C ++ * vs [] as a function parameter

Question

What's the difference between:

void foo(item* list) { cout << list[xxx].string; }

and

 void this(item list[]) { cout << list[xxx].string; }

Suggested element:

 struct item { char* string; }

With a pointer pointing to the first of an array of characters

and list is just an array of elements ...

+6

Flexo1515 May 25, '12 at 20:20

3 answers

They are the same - completely synonymous. The second is item list[] , not item[]list .

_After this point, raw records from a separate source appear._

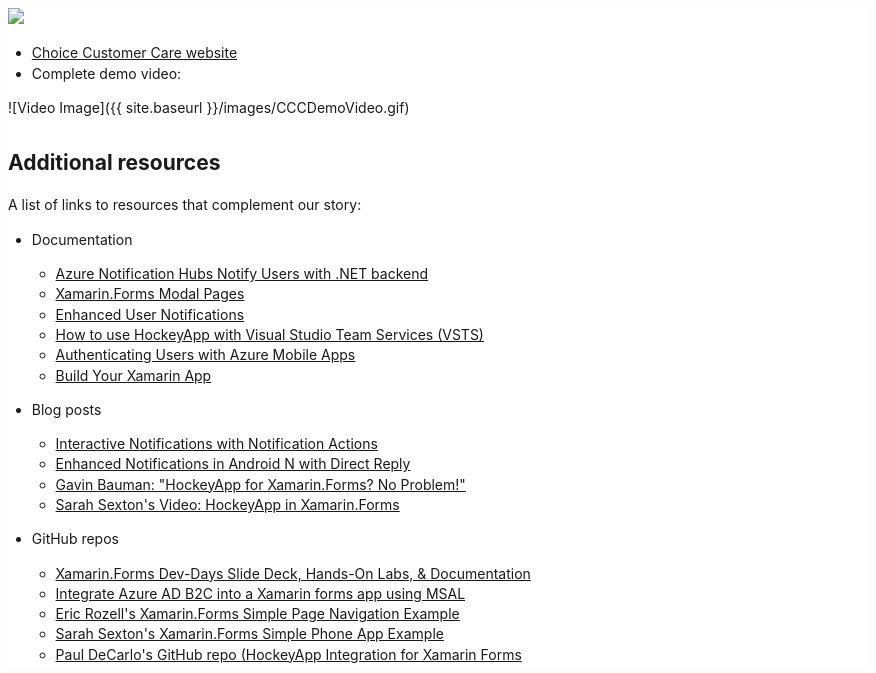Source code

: 
<img src="{{ site.baseurl }}/images/CCCtweet10.png" width="600">


* [Choice Customer Care website](http://choicecustomercare.com)
* Complete demo video:

![Video Image]({{ site.baseurl }}/images/CCCDemoVideo.gif) 


## Additional resources

A list of links to resources that complement our story:

- Documentation

  - [Azure Notification Hubs Notify Users with .NET backend](https://docs.microsoft.com/en-us/azure/notification-hubs/notification-hubs-aspnet-backend-windows-dotnet-wns-notification)
  - [Xamarin.Forms Modal Pages](https://developer.xamarin.com/guides/xamarin-forms/user-interface/navigation/modal/)
  - [Enhanced User Notifications](https://developer.xamarin.com/guides/ios/platform_features/introduction-to-ios10/user-notifications/enhanced-user-notifications/) 
  - [How to use HockeyApp with Visual Studio Team Services (VSTS)](https://support.hockeyapp.net/kb/third-party-bug-trackers-services-and-webhooks/how-to-use-hockeyapp-with-visual-studio-team-services-vsts-or-team-foundation-server-tfs#dashboard-widget-vsts-only-)
  - [Authenticating Users with Azure Mobile Apps](https://developer.xamarin.com/guides/xamarin-forms/web-services/authentication/azure/)
  - [Build Your Xamarin App](https://www.visualstudio.com/en-us/docs/build/apps/mobile/xamarin) 

- Blog posts

  - [Interactive Notifications with Notification Actions](http://www.thinkandbuild.it/interactive-notifications-with-notification-actions/) 
  - [Enhanced Notifications in Android N with Direct Reply](https://blog.xamarin.com/enhanced-notifications-in-android-n-with-direct-reply/)
  - [Gavin Bauman: "HockeyApp for Xamarin.Forms? No Problem!"](http://theothergavin.net/hockey-app-for-xamarin-forms-no-problem/)
  - [Sarah Sexton's Video: HockeyApp in Xamarin.Forms](https://channel9.msdn.com/Blogs/raw-tech/HockeyApp-in-XamarinForms)

- GitHub repos

  - [Xamarin.Forms Dev-Days Slide Deck, Hands-On Labs, & Documentation](https://github.com/xamarin/dev-days-labs/blob/master/SlideDecks/Dev%20Days%202%20-%20Xamarin.Forms.pdf) 
  - [Integrate Azure AD B2C into a Xamarin forms app using MSAL](https://github.com/Azure-Samples/active-directory-b2c-xamarin-native/)
  - [Eric Rozell's Xamarin.Forms Simple Page Navigation Example](https://github.com/rozele/XamarinFormsNavigationExample) 
  - [Sarah Sexton's Xamarin.Forms Simple Phone App Example](https://github.com/SarahSexton/Xamarin-Phone)
  - [Paul DeCarlo's GitHub repo (HockeyApp Integration for Xamarin Forms](https://github.com/toolboc/HockeyApp-Integration-for-Xamarin.Forms)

However, it is commonly used [] when the parameter is used as an array and * when it is used as a pointer.

+3

cnicutar May 25, '12 at 20:21

FYI:

 void foo(int (&a)[5]) // only arrays of 5 int are allowed { } int main() { int arr[5]; foo(arr); // OK int arr6[6]; foo(arr6); // compile error }

but foo(int* arr) , foo(int arr[]) and foo(int arr[100]) equivalent

+1

qehgt May 25, '12 at 20:35

Luchian grigore · Accepted Answer · 2012-05-25T20:22:17+0000

The compiler makes no difference.

He reads different though. [] suggests you pass an array to a function, while * can also mean a simple pointer.

Note that arrays decay into pointers when passed as parameters (in case you don't already know).